Dataset entries:
*** Block opens ***
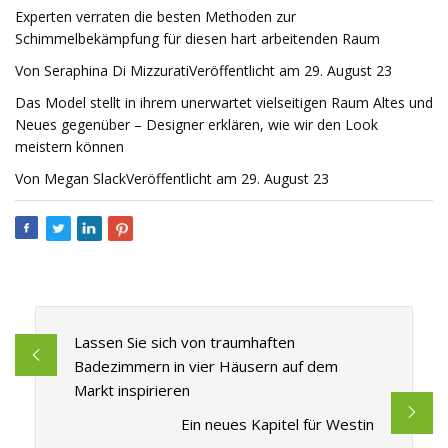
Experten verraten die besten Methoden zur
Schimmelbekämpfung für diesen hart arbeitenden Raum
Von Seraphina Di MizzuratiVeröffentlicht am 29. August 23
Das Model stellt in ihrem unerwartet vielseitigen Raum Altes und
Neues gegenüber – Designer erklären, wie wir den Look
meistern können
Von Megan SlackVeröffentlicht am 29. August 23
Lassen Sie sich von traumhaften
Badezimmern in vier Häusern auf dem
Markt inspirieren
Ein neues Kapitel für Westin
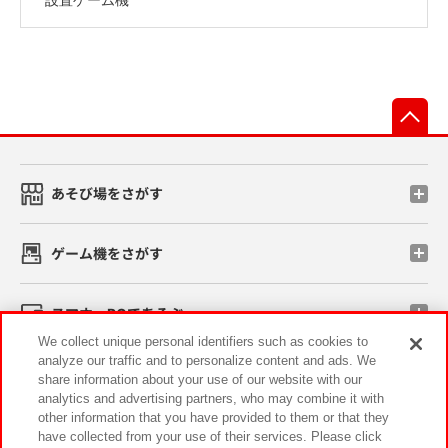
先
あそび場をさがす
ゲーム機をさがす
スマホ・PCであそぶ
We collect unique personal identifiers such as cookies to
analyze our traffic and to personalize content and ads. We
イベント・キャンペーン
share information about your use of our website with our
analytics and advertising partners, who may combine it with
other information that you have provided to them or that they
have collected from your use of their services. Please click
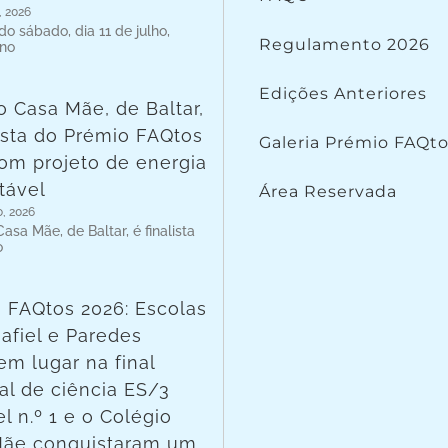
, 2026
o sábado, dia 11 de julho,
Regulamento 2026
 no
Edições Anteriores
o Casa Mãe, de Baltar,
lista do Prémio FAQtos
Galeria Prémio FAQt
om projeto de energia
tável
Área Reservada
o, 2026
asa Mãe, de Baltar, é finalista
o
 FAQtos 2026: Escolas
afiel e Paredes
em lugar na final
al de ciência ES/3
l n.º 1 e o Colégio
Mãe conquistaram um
*** Block closes ***
*** Block opens ***
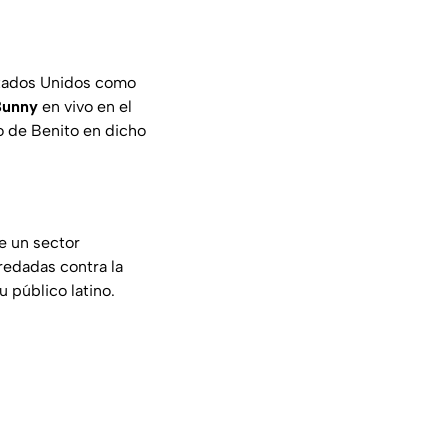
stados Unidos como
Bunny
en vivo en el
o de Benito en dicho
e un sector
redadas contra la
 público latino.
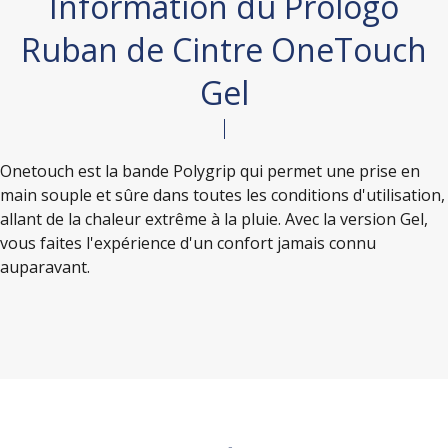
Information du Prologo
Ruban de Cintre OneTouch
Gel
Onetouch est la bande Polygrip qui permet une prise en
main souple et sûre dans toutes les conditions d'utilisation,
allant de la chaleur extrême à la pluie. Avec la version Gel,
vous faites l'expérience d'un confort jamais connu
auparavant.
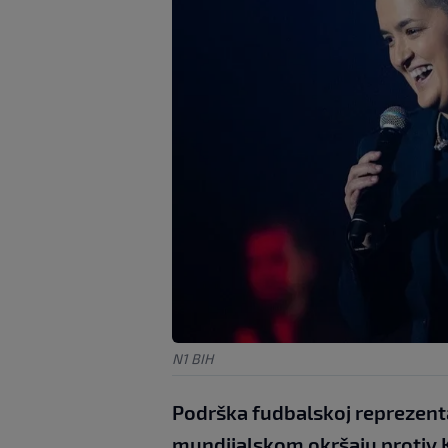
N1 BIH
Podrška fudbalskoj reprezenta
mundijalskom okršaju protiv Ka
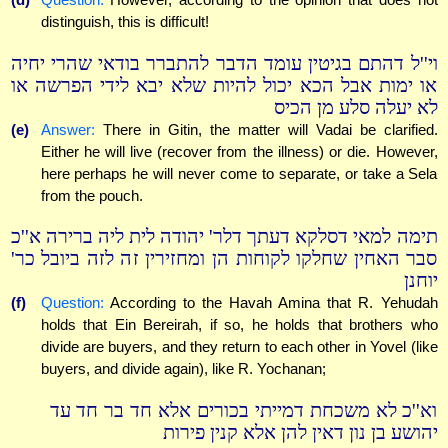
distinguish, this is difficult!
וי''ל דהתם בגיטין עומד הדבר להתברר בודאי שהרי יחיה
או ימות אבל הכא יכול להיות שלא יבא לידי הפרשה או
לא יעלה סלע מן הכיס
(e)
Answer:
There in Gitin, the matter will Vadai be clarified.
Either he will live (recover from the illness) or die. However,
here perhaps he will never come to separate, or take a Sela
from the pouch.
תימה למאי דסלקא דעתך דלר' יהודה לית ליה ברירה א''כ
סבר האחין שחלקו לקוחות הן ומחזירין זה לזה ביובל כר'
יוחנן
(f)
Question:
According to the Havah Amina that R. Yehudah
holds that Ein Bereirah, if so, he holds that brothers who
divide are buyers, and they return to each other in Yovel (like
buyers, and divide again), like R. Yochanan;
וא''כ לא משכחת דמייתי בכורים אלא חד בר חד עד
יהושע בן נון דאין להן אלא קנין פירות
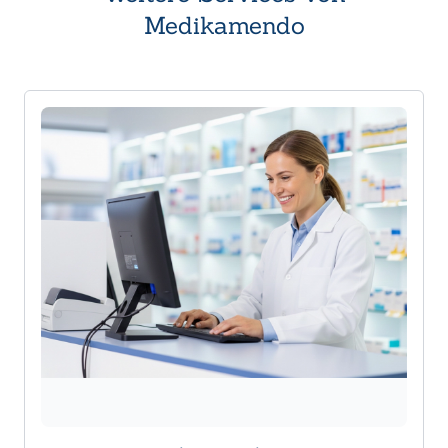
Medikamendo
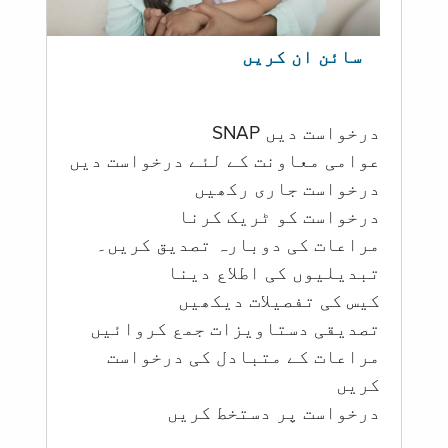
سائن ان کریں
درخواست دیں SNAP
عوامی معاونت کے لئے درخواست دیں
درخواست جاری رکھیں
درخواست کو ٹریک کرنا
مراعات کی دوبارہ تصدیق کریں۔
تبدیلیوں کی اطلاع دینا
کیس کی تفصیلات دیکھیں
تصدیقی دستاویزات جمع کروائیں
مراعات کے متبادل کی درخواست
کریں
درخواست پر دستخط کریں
*** Block closes ***
*** Block opens ***
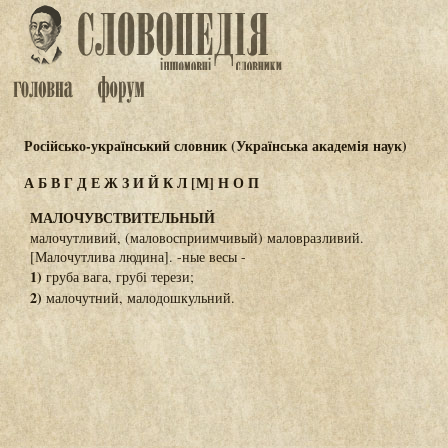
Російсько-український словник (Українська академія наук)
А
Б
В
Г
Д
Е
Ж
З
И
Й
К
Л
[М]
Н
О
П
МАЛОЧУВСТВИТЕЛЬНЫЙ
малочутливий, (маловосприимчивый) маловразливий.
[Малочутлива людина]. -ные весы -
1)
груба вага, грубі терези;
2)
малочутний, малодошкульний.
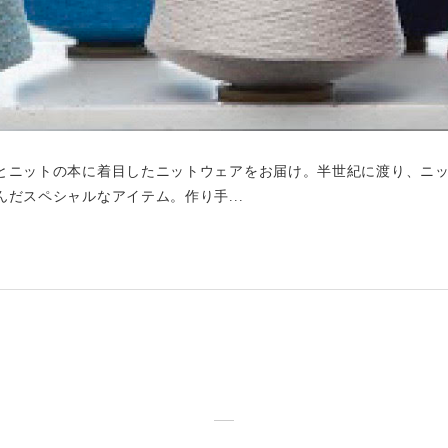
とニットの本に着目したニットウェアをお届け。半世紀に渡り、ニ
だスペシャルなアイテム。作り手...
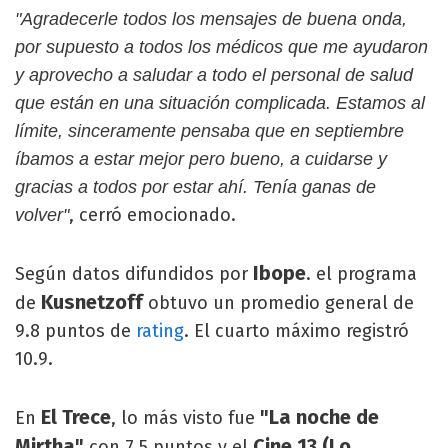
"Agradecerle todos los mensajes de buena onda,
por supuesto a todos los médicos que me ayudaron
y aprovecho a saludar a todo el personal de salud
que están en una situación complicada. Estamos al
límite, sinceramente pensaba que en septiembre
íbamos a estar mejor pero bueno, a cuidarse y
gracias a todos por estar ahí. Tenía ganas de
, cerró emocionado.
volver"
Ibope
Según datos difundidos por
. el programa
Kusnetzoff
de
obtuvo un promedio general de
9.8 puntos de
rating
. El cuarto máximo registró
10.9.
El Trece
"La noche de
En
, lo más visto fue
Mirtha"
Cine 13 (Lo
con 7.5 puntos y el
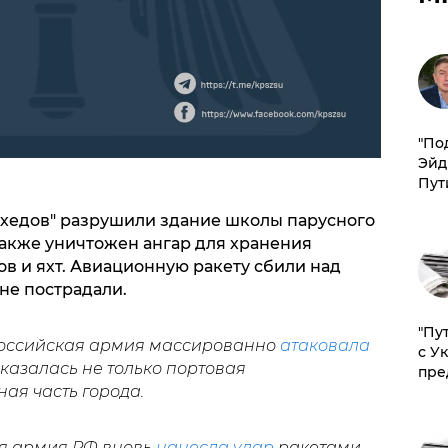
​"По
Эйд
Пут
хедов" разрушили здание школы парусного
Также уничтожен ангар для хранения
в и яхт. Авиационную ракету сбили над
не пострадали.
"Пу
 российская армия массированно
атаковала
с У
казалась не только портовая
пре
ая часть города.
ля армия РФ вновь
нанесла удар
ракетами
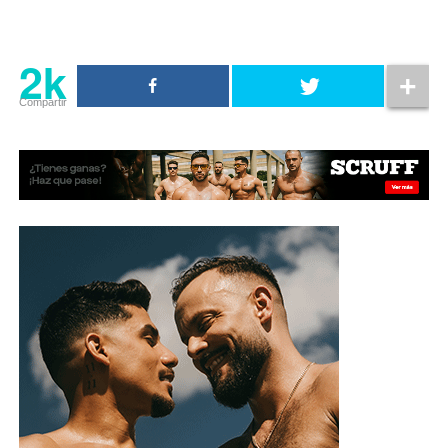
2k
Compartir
*** Block closes ***
What is being asked
Reproduce the lines of the listing above verbatim, starting at the line containing "distinguish, this is difficult!" and ending at the line containing "Medikamendo", with both of those lines included. Leave the pictures out of your output.

Exercise answer
distinguish, this is difficult!
וי''ל דהתם בגיטין עומד הדבר להתברר בודאי שהרי יחיה
או ימות אבל הכא יכול להיות שלא יבא לידי הפרשה או
לא יעלה סלע מן הכיס
(e)
Answer:
There in Gitin, the matter will Vadai be clarified.
Either he will live (recover from the illness) or die. However,
here perhaps he will never come to separate, or take a Sela
from the pouch.
תימה למאי דסלקא דעתך דלר' יהודה לית ליה ברירה א''כ
סבר האחין שחלקו לקוחות הן ומחזירין זה לזה ביובל כר'
יוחנן
(f)
Question:
According to the Havah Amina that R. Yehudah
holds that Ein Bereirah, if so, he holds that brothers who
divide are buyers, and they return to each other in Yovel (like
buyers, and divide again), like R. Yochanan;
וא''כ לא משכחת דמייתי בכורים אלא חד בר חד עד
יהושע בן נון דאין להן אלא קנין פירות
Medikamendo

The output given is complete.